I don’t have answers, and often I struggle with faith. But I do have that longing for Christ. I want to believe the words a young priest says over two aged, crushed figures in Gardam’s novel: “Remember these Thy children, oh merciful Lord. Heal them and keep them in Thine everlasting arms.”
I want to believe with J.R.R. Tolkien that “there is a place called 'heaven' where the good here unfinished is completed; and where the stories unwritten, and the hopes unfulfilled, are continued.” I want to believe, as he says, that “we may laugh together yet.”
I want to believe it for those children.
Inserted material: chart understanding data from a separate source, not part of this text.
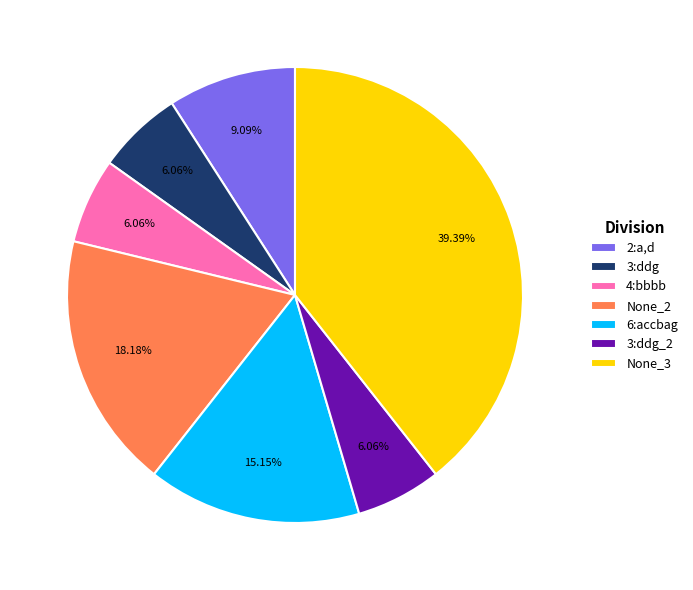

Is 6:accbag the majority of the pie?

No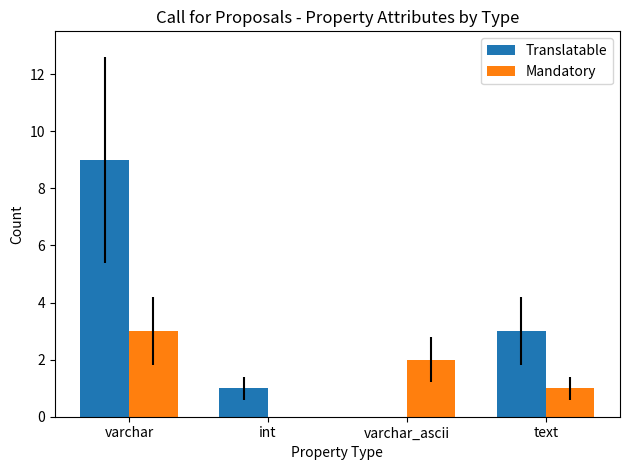

Reading left to right, transcribe all the data shown in this chart.

Translatable: 9	1	0	3
Mandatory: 3	0	2	1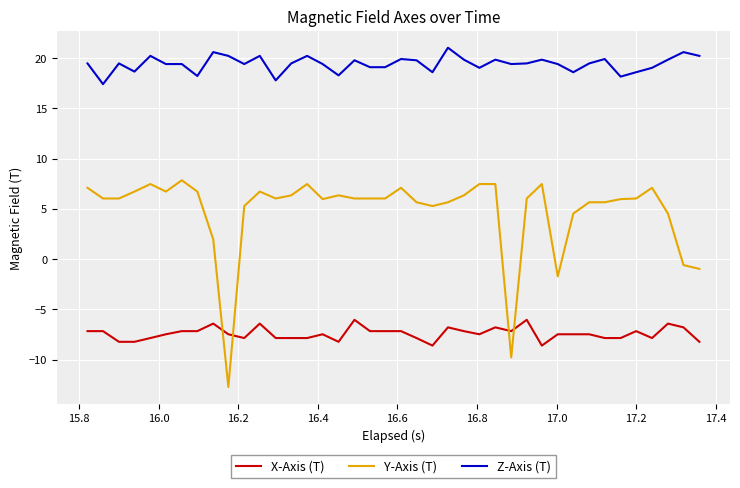

Which series has the largest range (max minus min)?

Y-Axis (T)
I want to believe it for all of us.
If you’re new here and have just realized, Oh God she’s a Jesus freak2, and want to skedaddle off that subscription, there are no hard feelings. However, I want to be clear that I’m not out to proselytize. This newsletter is a place to share about books I love, books that delight and embolden the soul. I never intentionally skirt around my beliefs, but I do share them when they naturally arise and inform my way of seeing literature.
This is frankly why I’ve turned off comments here. I’m not trying to stir up a debate. I’m just writing for people like me, who are stuck, who are sickened, who are replaying horrors in their heads over and over again and feeling hopeless and helpless.
Guilty. But also, for what it’s worth, Dostoevsky, Gardam, Tolkien, and Wilde were also all a bit mad on Jesus.